Generate documentation following the project's existing style. Read existing docs first for format reference.

Pattern 3: Compliance Auditor

For EU AI Act and GDPR compliance, a subagent that checks your codebase against regulatory requirements:

---
name: compliance-auditor
description: Audits code and configurations for EU AI Act and GDPR compliance
model: sonnet
tools:
  - Read
  - Grep
  - Glob
  - WebSearch
---

Check for:
- GDPR Article 25 (Privacy by Design): data minimization, purpose limitation, consent mechanisms
- EU AI Act risk classification: is the AI system high-risk? Are transparency requirements met?
- Data processing agreements, DPA records, consent logs
- Cross-border data transfer mechanisms (Standard Contractual Clauses)
- Right to explanation, right to erasure implementation

Known Issues and Workarounds (June 2026)

The subagent system is powerful but has sharp edges:

  1. Plugin-defined subagents can’t access MCP tools (Issue #21560) — MCP servers defined in a plugin’s .mcp.json don’t propagate to plugin agents. Workaround: Define MCP servers in the agent’s own frontmatter.

  2. OAuth-based MCP servers fail in plugin contexts — The authentication flow doesn’t complete when launched from a subagent. Workaround: Use API key-based authentication for MCP servers in subagents.

  3. --agent flag doesn’t instantiate MCP when launching as main session (Issue #4476). Workaround: Start normally, then use the Agent tool to invoke subagents.

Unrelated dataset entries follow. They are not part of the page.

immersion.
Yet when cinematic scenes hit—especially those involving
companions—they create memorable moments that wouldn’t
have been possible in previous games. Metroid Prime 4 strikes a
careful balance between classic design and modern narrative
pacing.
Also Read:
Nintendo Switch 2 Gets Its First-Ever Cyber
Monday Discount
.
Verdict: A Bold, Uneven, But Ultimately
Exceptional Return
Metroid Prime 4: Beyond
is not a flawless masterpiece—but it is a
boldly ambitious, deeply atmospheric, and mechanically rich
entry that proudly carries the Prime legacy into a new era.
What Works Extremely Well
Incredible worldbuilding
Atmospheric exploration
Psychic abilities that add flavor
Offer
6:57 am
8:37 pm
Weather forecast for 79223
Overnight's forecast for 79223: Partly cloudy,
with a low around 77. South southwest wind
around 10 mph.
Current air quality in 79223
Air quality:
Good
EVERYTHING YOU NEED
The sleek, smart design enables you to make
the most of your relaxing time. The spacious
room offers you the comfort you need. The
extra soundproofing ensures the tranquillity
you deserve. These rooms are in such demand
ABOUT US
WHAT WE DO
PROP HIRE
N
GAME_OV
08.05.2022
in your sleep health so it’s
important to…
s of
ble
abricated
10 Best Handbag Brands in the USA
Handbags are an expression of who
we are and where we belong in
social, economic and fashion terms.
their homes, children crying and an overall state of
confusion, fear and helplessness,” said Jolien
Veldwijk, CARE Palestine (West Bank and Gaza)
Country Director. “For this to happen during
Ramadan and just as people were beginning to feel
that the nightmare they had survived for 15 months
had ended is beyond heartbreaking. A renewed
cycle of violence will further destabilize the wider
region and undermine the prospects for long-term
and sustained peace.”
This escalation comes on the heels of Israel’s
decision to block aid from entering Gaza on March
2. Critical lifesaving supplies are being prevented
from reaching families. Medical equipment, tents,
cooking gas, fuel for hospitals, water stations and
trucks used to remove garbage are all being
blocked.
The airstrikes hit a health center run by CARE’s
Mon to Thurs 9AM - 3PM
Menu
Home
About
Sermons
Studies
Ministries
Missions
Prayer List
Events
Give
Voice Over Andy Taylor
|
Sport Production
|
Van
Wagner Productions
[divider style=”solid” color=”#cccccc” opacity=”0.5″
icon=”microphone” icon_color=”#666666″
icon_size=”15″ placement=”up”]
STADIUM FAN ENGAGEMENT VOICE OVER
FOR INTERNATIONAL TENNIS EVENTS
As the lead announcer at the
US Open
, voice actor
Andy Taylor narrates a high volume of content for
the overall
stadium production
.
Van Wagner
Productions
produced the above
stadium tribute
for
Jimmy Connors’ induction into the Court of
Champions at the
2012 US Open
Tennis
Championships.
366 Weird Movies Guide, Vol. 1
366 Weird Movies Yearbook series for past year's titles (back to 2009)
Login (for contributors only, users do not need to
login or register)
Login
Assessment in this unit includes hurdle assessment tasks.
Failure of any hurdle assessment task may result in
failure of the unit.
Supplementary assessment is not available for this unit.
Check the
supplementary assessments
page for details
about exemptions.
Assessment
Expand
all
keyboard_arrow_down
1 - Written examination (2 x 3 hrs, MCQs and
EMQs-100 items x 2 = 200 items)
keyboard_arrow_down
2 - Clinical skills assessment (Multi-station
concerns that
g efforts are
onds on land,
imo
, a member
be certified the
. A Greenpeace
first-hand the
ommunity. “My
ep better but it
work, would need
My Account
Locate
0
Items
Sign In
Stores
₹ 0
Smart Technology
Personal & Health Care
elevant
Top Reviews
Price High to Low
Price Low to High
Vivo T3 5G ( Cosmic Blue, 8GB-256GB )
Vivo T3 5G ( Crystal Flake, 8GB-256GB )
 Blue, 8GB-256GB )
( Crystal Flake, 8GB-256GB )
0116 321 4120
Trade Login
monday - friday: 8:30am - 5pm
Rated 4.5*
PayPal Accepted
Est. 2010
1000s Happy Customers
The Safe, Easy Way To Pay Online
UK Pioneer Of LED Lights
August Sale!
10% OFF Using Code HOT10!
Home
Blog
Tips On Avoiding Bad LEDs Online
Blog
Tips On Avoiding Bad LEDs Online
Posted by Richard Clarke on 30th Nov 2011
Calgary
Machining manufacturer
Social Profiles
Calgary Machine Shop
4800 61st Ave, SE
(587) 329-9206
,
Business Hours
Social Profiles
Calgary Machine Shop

  4. Context bloat with many MCP tools — If you connect 5+ MCP servers, the tool descriptions can consume 10K+ tokens. Workaround: Use the mcpServers frontmatter field to scope MCP servers to individual subagents rather than the main session.

  5. Forked subagents (experimental) — The new fork isolation mode (v2.1.117+) inherits conversation history but has inconsistent behavior with long conversations. Workaround: Stick with worktree isolation for production use.

The Bottom Line for SMEs

Subagents + MCP is the most impactful AI productivity upgrade in 2026 for teams running local AI. Here’s why:

Before SubagentsAfter Subagents
One AI, one task at a timeMultiple AIs, parallel tasks
Full context window consumed by a single taskFocused context per agent
Manual context switchingAutomatic delegation
No access to external toolsMCP connects to databases, browsers, APIs
Security review takes 30 minutesSecurity review takes 2 minutes
Documentation is always staleDocumentation updates with every code change

For a Spanish SME running 3–5 AI-assisted developers, subagents typically save 8–12 hours per week on code review, documentation, and compliance auditing alone.